The problem. Write out the text of every record below word for word, leaving out the pictures.

━━━━━━

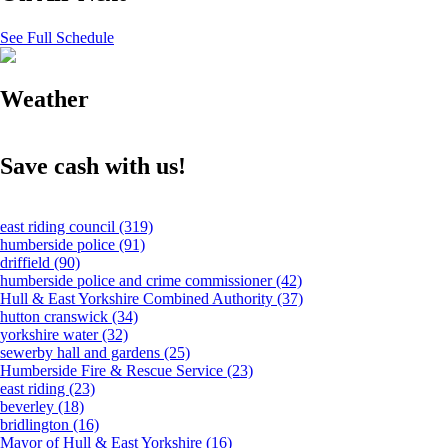
See Full Schedule
Weather
Save cash with us!
east riding council
(319)
humberside police
(91)
driffield
(90)
humberside police and crime commissioner
(42)
Hull & East Yorkshire Combined Authority
(37)
hutton cranswick
(34)
yorkshire water
(32)
sewerby hall and gardens
(25)
Humberside Fire & Rescue Service
(23)
east riding
(23)
beverley
(18)
bridlington
(16)
Mayor of Hull & East Yorkshire
(16)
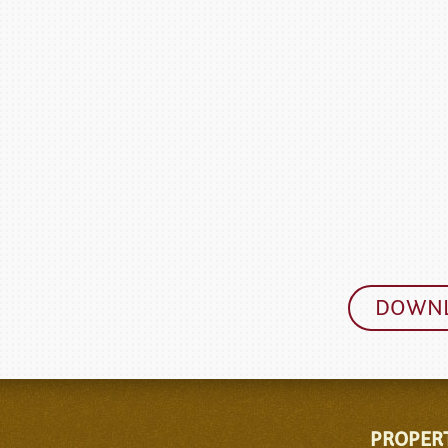
DOWNL
PROPER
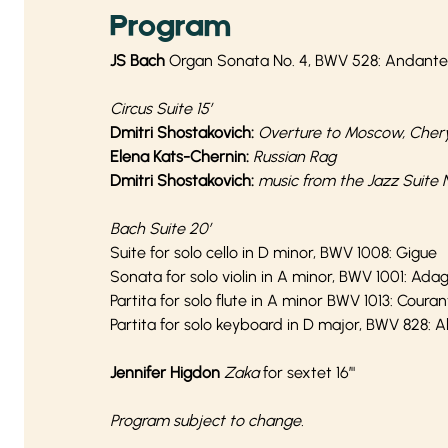
Program
JS Bach
Organ Sonata No. 4, BWV 528: Andante
Circus Suite 15’
Dmitri Shostakovich:
Overture to Moscow, Cher
Elena Kats-Chernin:
Russian Rag
Dmitri Shostakovich:
music from the Jazz Suite N
Bach Suite 20’
Suite for solo cello in D minor, BWV 1008: Gigue
Sonata for solo violin in A minor, BWV 1001: Adag
Partita for solo flute in A minor BWV 1013: Coura
Partita for solo keyboard in D major, BWV 828:
Jennifer Higdon
Zaka
for sextet 16’"
Program subject to change.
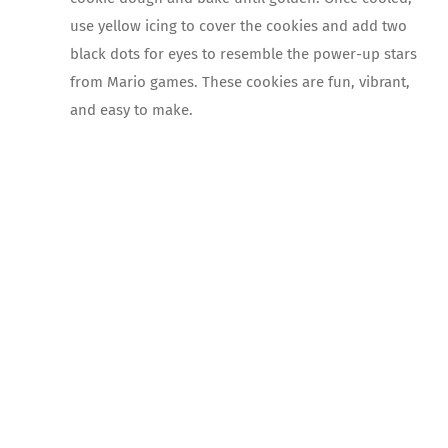
use yellow icing to cover the cookies and add two
black dots for eyes to resemble the power-up stars
from Mario games. These cookies are fun, vibrant,
and easy to make.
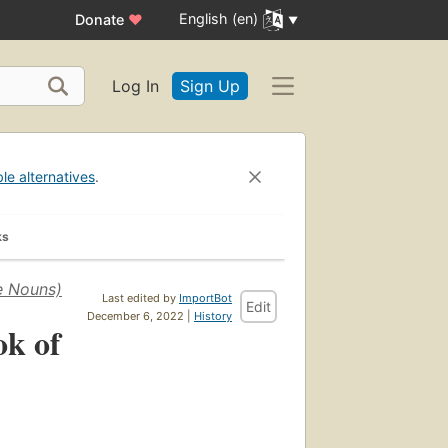
English (en)
Donate
♥
Log In
Sign Up
ble alternatives
.
ks
e Nouns)
Last edited by
ImportBot
Edit
December 6, 2022 |
History
ok of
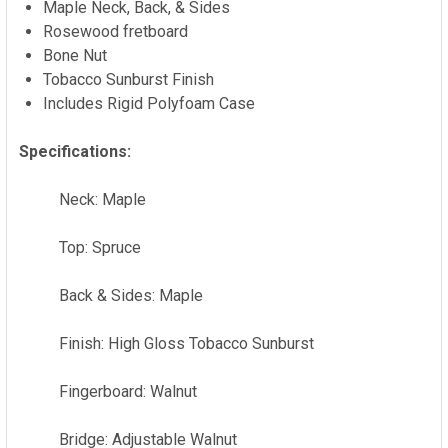
Maple Neck, Back, & Sides
TO CART
Rosewood fretboard
Bone Nut
Tobacco Sunburst Finish
Includes Rigid Polyfoam Case
Specifications:
Neck: Maple
Top: Spruce
Back & Sides: Maple
Finish: High Gloss Tobacco Sunburst
Fingerboard: Walnut
Bridge: Adjustable Walnut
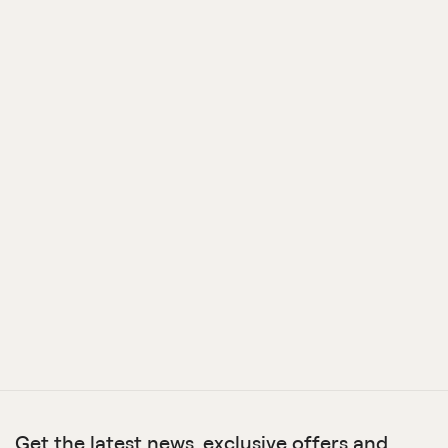
Get the latest news, exclusive offers and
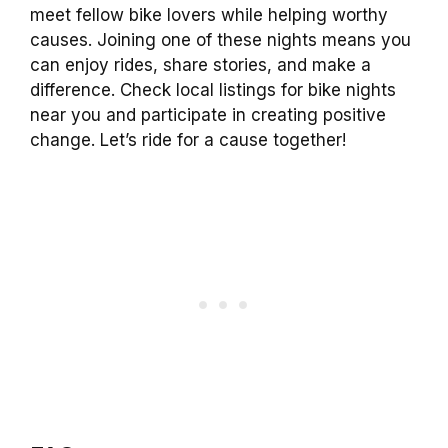
meet fellow bike lovers while helping worthy
causes. Joining one of these nights means you
can enjoy rides, share stories, and make a
difference. Check local listings for bike nights
near you and participate in creating positive
change. Let’s ride for a cause together!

━━━━━━

Your response.
See Full Schedule
Weather
Save cash with us!
east riding council
(319)
humberside police
(91)
driffield
(90)
humberside police and crime commissioner
(42)
Hull & East Yorkshire Combined Authority
(37)
hutton cranswick
(34)
yorkshire water
(32)
sewerby hall and gardens
(25)
Humberside Fire & Rescue Service
(23)
east riding
(23)
beverley
(18)
bridlington
(16)
Mayor of Hull & East Yorkshire
(16)
DOWNL
PROPER
Program
JS Bach
Organ Sonata No. 4, BWV 528: Andante
Circus Suite 15’
Dmitri Shostakovich:
Overture to Moscow, Cher
Elena Kats-Chernin:
Russian Rag
Dmitri Shostakovich:
music from the Jazz Suite N
Bach Suite 20’
Suite for solo cello in D minor, BWV 1008: Gigue
Sonata for solo violin in A minor, BWV 1001: Adag
Partita for solo flute in A minor BWV 1013: Coura
Partita for solo keyboard in D major, BWV 828:
Jennifer Higdon
Zaka
for sextet 16’"
Program subject to change.
use yellow icing to cover the cookies and add two
black dots for eyes to resemble the power-up stars
from Mario games. These cookies are fun, vibrant,
and easy to make.
English (en)
Donate
♥
Log In
Sign Up
ble alternatives
.
ks
e Nouns)
Last edited by
ImportBot
Edit
December 6, 2022 |
History
ok of
Maple Neck, Back, & Sides
TO CART
Rosewood fretboard
Bone Nut
Tobacco Sunburst Finish
Includes Rigid Polyfoam Case
Specifications:
Neck: Maple
Top: Spruce
Back & Sides: Maple
Finish: High Gloss Tobacco Sunburst
Fingerboard: Walnut
Bridge: Adjustable Walnut
Get the latest news, exclusive offers and
meet fellow bike lovers while helping worthy
causes. Joining one of these nights means you
can enjoy rides, share stories, and make a
difference. Check local listings for bike nights
near you and participate in creating positive
change. Let’s ride for a cause together!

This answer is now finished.